PowerPoint slides. R code for single factor repeated measures (drugs on reaction time). R code for a mixed design, two factors with one repeated (dial shape and calibration effects on errors in the choice of stove-top controls).

Indices of Variable 'Importance'

Everybody seems to want to know which variables are most important in a regression equation. When the independent variables are uncorrelated, the correlations between each predictor and the criterion provide a good index of the magnitude of the association ('importance') because the correlations will be the slopes of the standardized variables. Some people would prefer to square the correlation, because then we are talking shared variance. Unfortunately, in nonexperimental contexts, the predictors are intercorrelated, and the simple approach doesn't work well. In such cases, there multiple definitions of importance, and they may disagree substantially. I'll show you several, including dominance analysis. In my opinion, none of them does an entirely satisfactory job of defining and measuring importance.

PowerPoint slide show. Narrative description. R code for some of the computations including dominance analysis (average increment).

Regression Diagnostics (model fit, estimation problems)

We use a model to represent the data. If the model is a good representation, then our inferences should be sound. There are assumptions that are important for interpreting the results and making inferences. We describe using graphs to spot problems of outliers, heteroscedasticity and linearity. We describe computer-generated indices of model fit including studentized residuals, and dfbetas. We proceed to define collinearity (the problem of large correlations among our predictors) and indices designed to diagnose it, including tolerance, the variance inflation factor, and the condition index. I briefly describe some remedies for problems encountered by diagnostics.

Powerpoint slides. R code for univariate diagnostics and collinearity.

Nonlinear Relations (curves and interactions)
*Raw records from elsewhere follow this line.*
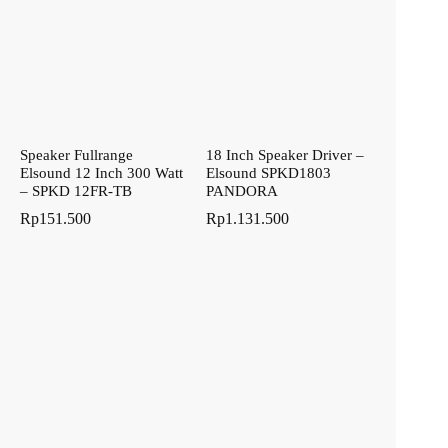
Speaker Fullrange
18 Inch Speaker Driver –
Elsound 12 Inch 300 Watt
Elsound SPKD1803
– SPKD 12FR-TB
PANDORA
Rp
151.500
Rp
1.131.500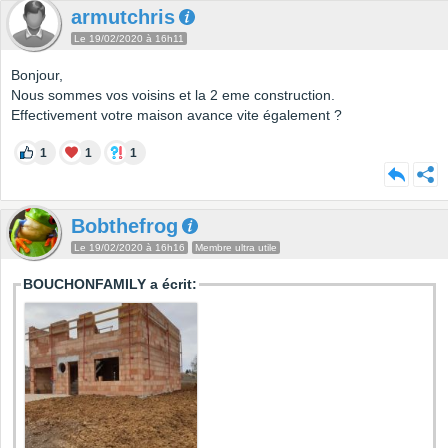
armutchris
Le 19/02/2020 à 16h11
Bonjour,
Nous sommes vos voisins et la 2 eme construction.
Effectivement votre maison avance vite également ?
1
1
1
Bobthefrog
Le 19/02/2020 à 16h16
Membre ultra utile
BOUCHONFAMILY a écrit: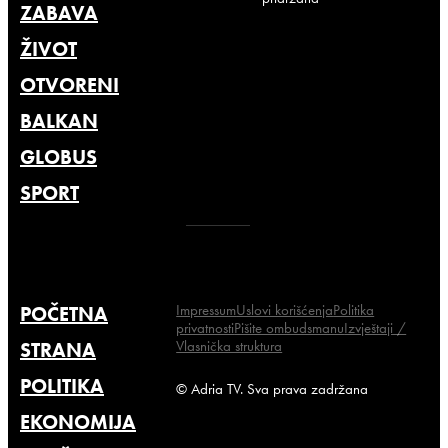
ZABAVA
ŽIVOT
OTVORENI
BALKAN
GLOBUS
SPORT
Impressum
Uslovi korišćenja
Politika
POČETNA
privatnosti
Pišite ombudsmanu
Izvještaji /
Vlasnička struktura
STRANA
POLITIKA
© Adria TV. Sva prava zadržana
EKONOMIJA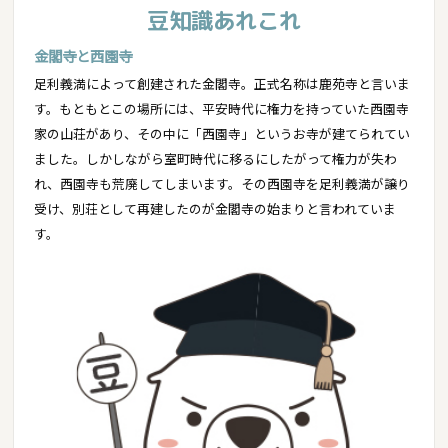
豆知識あれこれ
金閣寺と西園寺
足利義満によって創建された金閣寺。正式名称は鹿苑寺と言いま
す。もともとこの場所には、平安時代に権力を持っていた西園寺
家の山荘があり、その中に「西園寺」というお寺が建てられてい
ました。しかしながら室町時代に移るにしたがって権力が失わ
れ、西園寺も荒廃してしまいます。その西園寺を足利義満が譲り
受け、別荘として再建したのが金閣寺の始まりと言われていま
す。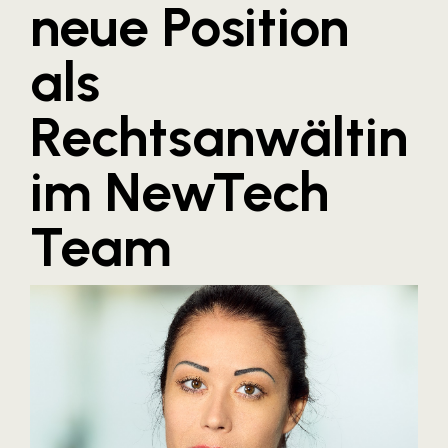
neue Position
Blaguss
als
Bundesverband Sonnenschutztechnik
Cineplexx
Rechtsanwältin
Colmobil Austria
Controller Institut
im NewTech
Darbo
Team
Designer Outlets Parndorf und Salzburg
DOMOFERM
Essity
EY
FG UBIT Salzburg
foodaffairs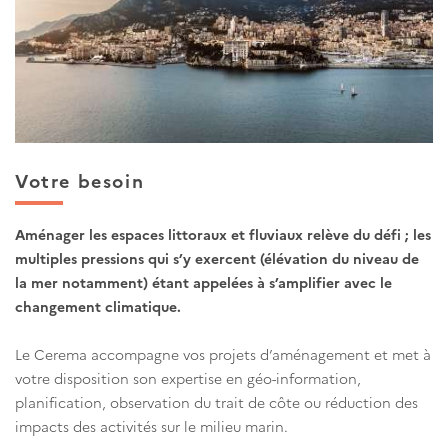
Votre besoin
Aménager les espaces littoraux et fluviaux relève du défi ; les
multiples pressions qui s’y exercent (élévation du niveau de
la mer notamment) étant appelées à s’amplifier avec le
changement climatique.
Le Cerema accompagne vos projets d’aménagement et met à
votre disposition son expertise en géo-information,
planification, observation du trait de côte ou réduction des
impacts des activités sur le milieu marin.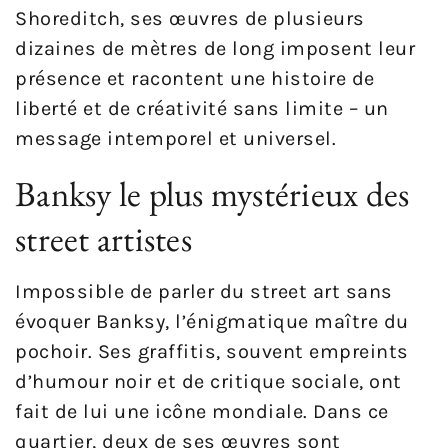
Shoreditch, ses œuvres de plusieurs
dizaines de mètres de long imposent leur
présence et racontent une histoire de
liberté et de créativité sans limite – un
message intemporel et universel.
Banksy le plus mystérieux des
street artistes
Impossible de parler du street art sans
évoquer Banksy, l’énigmatique maître du
pochoir. Ses graffitis, souvent empreints
d’humour noir et de critique sociale, ont
fait de lui une icône mondiale. Dans ce
quartier, deux de ses œuvres sont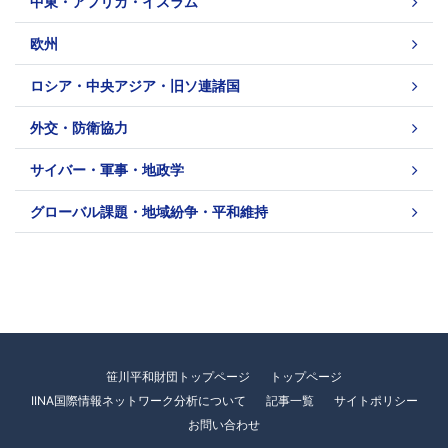
中東・アフリカ・イスラム
欧州
ロシア・中央アジア・旧ソ連諸国
外交・防衛協力
サイバー・軍事・地政学
グローバル課題・地域紛争・平和維持
笹川平和財団トップページ
トップページ
IINA国際情報ネットワーク分析について
記事一覧
サイトポリシー
お問い合わせ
The regression model assumes that the relations between the criterion and the predictors are well represented by straight lines. Sometimes this is not the case, for example, gas mileage and engine power in automobile engines are best represented by a curved line rather than a straight one. Sometimes there are interactions among our independent variables such that the slope of one variable depends upon the value of another. For example, the relations between autonomy and job satisfaction is thought to depend upon a personality characteristic (growth need strength). Such departures from linearity are the topic of this module. First we cover polynomial regression, where we fit bends using predictors taken to powers (e.g., x and x-squared). Then we show how to test for interactions, and we end by distinguishing moderator and mediator in regression.

PowerPoint slides. R code for polynomial regression and testing interactions.

Analysis of Covariance (ANCOVA)

The analysis of covariance model contains both categorical and continuous variables. An example might test whether men or women (categorical variable) show better performance on a test at the end of a calculus class (dependent variable), where at the beginning of the class, all were given a test of quantitative reasoning (covariate). Some experimental psychologists reserve the term 'analysis of covariance' for designs in which the independent variable is randomly assigned and the covariates are used to improve power by removing nuisance variance. I don't make that distinction - here we are talking about the analsysis, not the design. However, it certainly the case that covariates can either increase or decrease the power of the test of the categorical variable, so you should be thoughtful about what goes into the model.

PowerPoint slides. R code for computing ANCOVA.